Top of READING TEXT

Finally, doctor, the crux of your argument. “Unfortunately, it seems that many Christians have walked away from biblical truth because of the pressure of modern sexual morality.” We’ll ignore your insistence on gender identity somehow being a matter of sexual morality, because this quote really gets at the problem you have with people like Bruce Jenner. You think that words written down over 2,000 years ago are forever true and unchanging, and you’re willing to throw out all new knowledge to protect that belief. We continue to learn about one another, to grow together as people. We talk, and listen, and learn, and celebrate our differences, while you close your ears and write from a bible-based bias. You confuse what you think is true with what is true, and the worst part is that you promote this attitude to a broad readership.

Bottom of READING TEXT

## WORK ORDER 1
Answer these questions using the reply to the doctor:
(a) According to the quote, what pressure has led many Christians to walk away from biblical truth?
(b) How long ago were the words written down?
(c) What does the writer call the worst part?
## WORK ORDER 2
Write out the reply to the doctor word for word, from "Finally, doctor, the" to "a broad readership.".
The data that comes next is separate material and is not part of the reply to the doctor.

Top of EXCERPTED DATA

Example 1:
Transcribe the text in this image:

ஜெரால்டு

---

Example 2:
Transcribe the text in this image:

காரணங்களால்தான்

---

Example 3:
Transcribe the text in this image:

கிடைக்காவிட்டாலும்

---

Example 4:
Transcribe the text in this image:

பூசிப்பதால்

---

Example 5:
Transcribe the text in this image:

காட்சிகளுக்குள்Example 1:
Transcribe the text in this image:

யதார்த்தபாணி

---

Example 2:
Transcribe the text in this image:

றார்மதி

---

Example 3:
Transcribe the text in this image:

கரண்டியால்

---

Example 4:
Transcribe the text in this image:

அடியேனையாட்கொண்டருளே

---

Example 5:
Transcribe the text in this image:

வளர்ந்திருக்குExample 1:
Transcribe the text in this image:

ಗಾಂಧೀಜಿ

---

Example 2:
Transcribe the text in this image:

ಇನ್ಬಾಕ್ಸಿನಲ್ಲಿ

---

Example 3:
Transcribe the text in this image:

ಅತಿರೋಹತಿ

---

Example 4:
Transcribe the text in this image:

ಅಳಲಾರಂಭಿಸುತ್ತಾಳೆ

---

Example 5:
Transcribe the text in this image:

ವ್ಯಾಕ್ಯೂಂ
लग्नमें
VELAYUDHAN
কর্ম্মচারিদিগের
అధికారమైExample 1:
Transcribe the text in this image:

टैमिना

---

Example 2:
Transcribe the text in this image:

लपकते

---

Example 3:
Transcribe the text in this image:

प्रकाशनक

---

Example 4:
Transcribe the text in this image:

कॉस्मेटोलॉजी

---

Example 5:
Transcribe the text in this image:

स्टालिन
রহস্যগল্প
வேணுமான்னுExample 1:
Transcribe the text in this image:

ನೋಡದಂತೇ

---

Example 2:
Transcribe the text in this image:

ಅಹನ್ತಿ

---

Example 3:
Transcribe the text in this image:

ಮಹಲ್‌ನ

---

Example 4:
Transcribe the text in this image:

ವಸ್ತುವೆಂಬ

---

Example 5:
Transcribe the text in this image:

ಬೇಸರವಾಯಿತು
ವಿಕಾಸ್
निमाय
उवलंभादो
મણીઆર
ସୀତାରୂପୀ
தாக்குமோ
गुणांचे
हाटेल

Bottom of EXCERPTED DATA

## TASK OUTPUT 1
(a) The pressure of modern sexual morality.
(b) Over 2,000 years ago.
(c) That the doctor promotes this attitude to a broad readership.

## TASK OUTPUT 2
Finally, doctor, the crux of your argument. “Unfortunately, it seems that many Christians have walked away from biblical truth because of the pressure of modern sexual morality.” We’ll ignore your insistence on gender identity somehow being a matter of sexual morality, because this quote really gets at the problem you have with people like Bruce Jenner. You think that words written down over 2,000 years ago are forever true and unchanging, and you’re willing to throw out all new knowledge to protect that belief. We continue to learn about one another, to grow together as people. We talk, and listen, and learn, and celebrate our differences, while you close your ears and write from a bible-based bias. You confuse what you think is true with what is true, and the worst part is that you promote this attitude to a broad readership.